Seulement 2% de la population de la ville travaille chaque jour pour l’industrie de « l’entertainment », aussi le reste de la ville est confronté aux mêmes problématiques sociales que partout ailleurs, de l’immigration, du racisme, de la quête identitaire, avec ses grands écarts entre splendeur et misère. C’est cette dichotomie que l’exposition proposée par le Mac Lyon propose d’interroger.
Pour cela, le comité curatorial composé de six personnes (3 commissaires d’exposition, Thierry Raspail, Gunnar B. Kvaran et Nicolas Garait-Leavenworth et 3 conseillers, Hans Ulrich Obrist, Ali Subotnik et Alex Israel) a décidé d’aller au-delà des arts visuels en proposant d’allier aux œuvres plastiques la scène littéraire. Partie intégrante de l’exposition, l’ensemble d’extraits de récits de 84 écrivains liés à la ville, des romanciers, des poètes, des essayistes reconnus et émergents (Joan Didion, Mike Davis, Chris Kraus) viennent souligner le caractère fictionnel de l’exposition.
Ce n’est ni un parcours chronologique, ni un parcours thématique, mais plutôt un cheminement autour des grands enjeux sociaux, politiques et culturels de la ville, son artificialité et les récits autour des grands mythes qui l’entourent que les artistes sélectionnés (au nombre de 34), viennent questionner.

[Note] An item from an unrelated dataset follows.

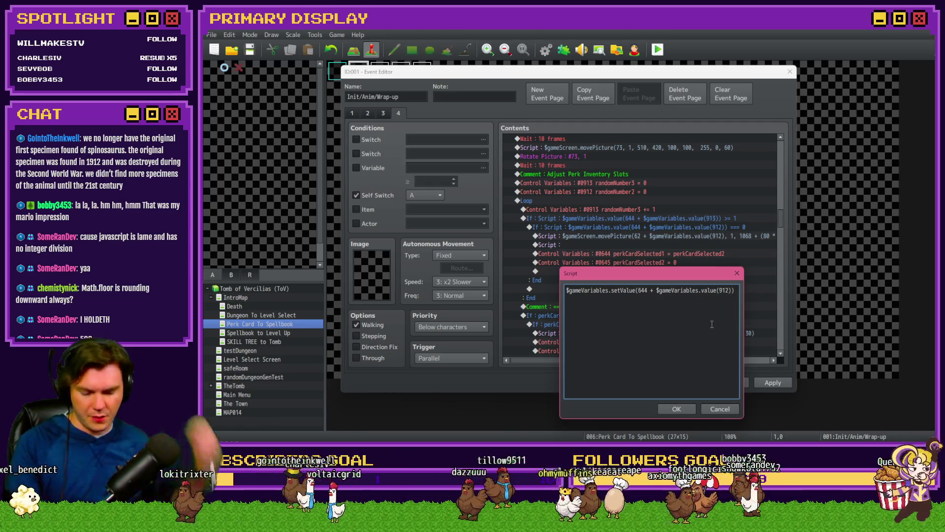
pyautogui.write(',')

La « machine à fictions » qu’est Los Angeles est tour à tour contestée ou magnifiée, la légèreté apparente se fait tragique tandis que la surface des choses prend soudainement de l’ampleur. Les œuvres d’artistes mondialement reconnus comme David Hockney, John Baldessari, Ed Rusha, Paul Mc Carthy dialoguent avec la scène émergente, permettant de parcourir l’histoire de la ville depuis les années 60 à aujourd’hui.
La rencontre entre le britannique David Hockney et la ville de Los Angeles en 1963 a un impact décisif sur son œuvre : les bains, les piscines, les intérieurs extravagants, la culture visuelle de Los Angeles devient le terreau d’inspiration d’Hockney ; une découverte qui lui inspira Two Men in a Shower, alors que l’interaction entre l’eau, le corps et l’architecture deviennent les motifs centraux de son travail. Hockney dépeint un mode de vie sans problème apparent, dresse une chronique de ce que l’on imagine être « les gens heureux » et anonymes. Un quotidien aussi représenté dans l’œuvre de Jonas Wood, qui plonge le visiteur dans l’univers feutré des intérieurs de la classe moyenne californienne, peuplé de références au mode de vie de la culture populaire, liée au sport et à l’histoire de l’art, de l’Open tennis à Pablo Picasso.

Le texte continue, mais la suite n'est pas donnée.